Still, Ma has a healthy attitude about the dramatizations. “Hopefully it’s an opportunity for everybody to feel what we felt, which was the rush, being those 10 to 15 people every weekend that leave Vegas winners. And there’s not many of them. But we were those guys almost every weekend we went there. And that’s a great feeling. I think if the movie can give everyone that same feeling, that’s what I want.”

Even after he graduated from MIT, Ma kept his hand in the card-counting racket. While working at the Chicago Board of Trade, he and a few friends ran their game on the local casinos. “We literally went to Elgin three times a month. It was so easy. A bunch of my friends would fly in, and we’d all stay in my studio apartment. We’d hop in some crappy little rental car—because I didn’t even have a car—drive out to Elgin, play all weekend and then come back to my little crappy apartment, and then they’d go home. And we did that for five, six months. We killed that casino. And I was a local celebrity around that casino, because I was the only one that was in there that was betting a couple thousand dollars a hand or a raise.”
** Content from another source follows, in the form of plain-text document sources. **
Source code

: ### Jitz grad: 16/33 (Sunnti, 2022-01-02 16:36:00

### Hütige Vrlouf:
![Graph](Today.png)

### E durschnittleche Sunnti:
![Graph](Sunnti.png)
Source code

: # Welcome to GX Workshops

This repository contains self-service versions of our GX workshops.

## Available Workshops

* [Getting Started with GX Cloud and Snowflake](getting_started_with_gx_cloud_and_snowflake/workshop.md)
Ma was, shall we say, unimpressed by the savvy of the local casinos. “They had no fucking clue about card counting. It was ridiculous how little they knew about card counting,” notes Ma with amazement. “One of the shift managers at the Grand Victoria actually pulled me aside and asked me if I was interested in investing in a new casino that he wanted to open. That’s how little he realized that I was part of this whole thing.”

The movie actually features the main character using his gambling experience to impress in a med-school interview à la Risky Business, an idea that might seem implausible until you learn that this detail is drawn from real life. “I remember on the bottom of my résumé, under activities or something like that, I put card counting. And so that itself made me get so many interviews. I remember one of my first interviews with O’Connor [a Chicago trading firm where Ma landed a job], the guy said to me, ‘Smart guy, but this thing on the bottom that you have in small print, it’s going to be the thing that gets you this job here. So you better figure out whether you feel comfortable talking about it.’” These days, that’s no problem.

21 plays for high stakes starting Friday.